* **Task directions**:
Only one portion of the data is to be written out: from the line bearing "Decoração da" through the line bearing "contribuintes de Canela até o". Write it exactly as it appears.

Extracted page text data:
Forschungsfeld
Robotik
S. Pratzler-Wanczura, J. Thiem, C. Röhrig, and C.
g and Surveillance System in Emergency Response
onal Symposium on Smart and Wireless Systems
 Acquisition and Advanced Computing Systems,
* * *
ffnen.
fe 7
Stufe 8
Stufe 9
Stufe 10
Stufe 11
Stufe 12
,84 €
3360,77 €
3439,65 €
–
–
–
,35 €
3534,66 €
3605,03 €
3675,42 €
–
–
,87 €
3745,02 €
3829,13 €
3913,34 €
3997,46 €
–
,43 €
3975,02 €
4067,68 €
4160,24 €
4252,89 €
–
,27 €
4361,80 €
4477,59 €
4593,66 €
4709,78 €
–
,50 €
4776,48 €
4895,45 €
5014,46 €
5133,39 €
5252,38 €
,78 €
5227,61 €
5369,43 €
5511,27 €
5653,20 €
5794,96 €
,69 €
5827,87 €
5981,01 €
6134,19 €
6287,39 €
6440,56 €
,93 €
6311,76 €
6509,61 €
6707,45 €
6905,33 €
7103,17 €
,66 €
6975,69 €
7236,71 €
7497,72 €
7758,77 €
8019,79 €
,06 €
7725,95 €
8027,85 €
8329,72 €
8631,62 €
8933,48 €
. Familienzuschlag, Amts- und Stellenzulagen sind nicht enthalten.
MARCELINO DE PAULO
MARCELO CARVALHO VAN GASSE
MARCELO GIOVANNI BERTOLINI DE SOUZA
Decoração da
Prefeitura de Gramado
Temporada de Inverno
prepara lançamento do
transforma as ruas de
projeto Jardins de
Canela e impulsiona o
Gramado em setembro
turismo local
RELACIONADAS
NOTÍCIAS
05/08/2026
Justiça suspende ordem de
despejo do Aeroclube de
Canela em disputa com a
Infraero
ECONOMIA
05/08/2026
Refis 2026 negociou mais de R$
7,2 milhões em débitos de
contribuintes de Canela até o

* **Answer for this exercise**:
Decoração da
Prefeitura de Gramado
Temporada de Inverno
prepara lançamento do
transforma as ruas de
projeto Jardins de
Canela e impulsiona o
Gramado em setembro
turismo local
RELACIONADAS
NOTÍCIAS
05/08/2026
Justiça suspende ordem de
despejo do Aeroclube de
Canela em disputa com a
Infraero
ECONOMIA
05/08/2026
Refis 2026 negociou mais de R$
7,2 milhões em débitos de
contribuintes de Canela até o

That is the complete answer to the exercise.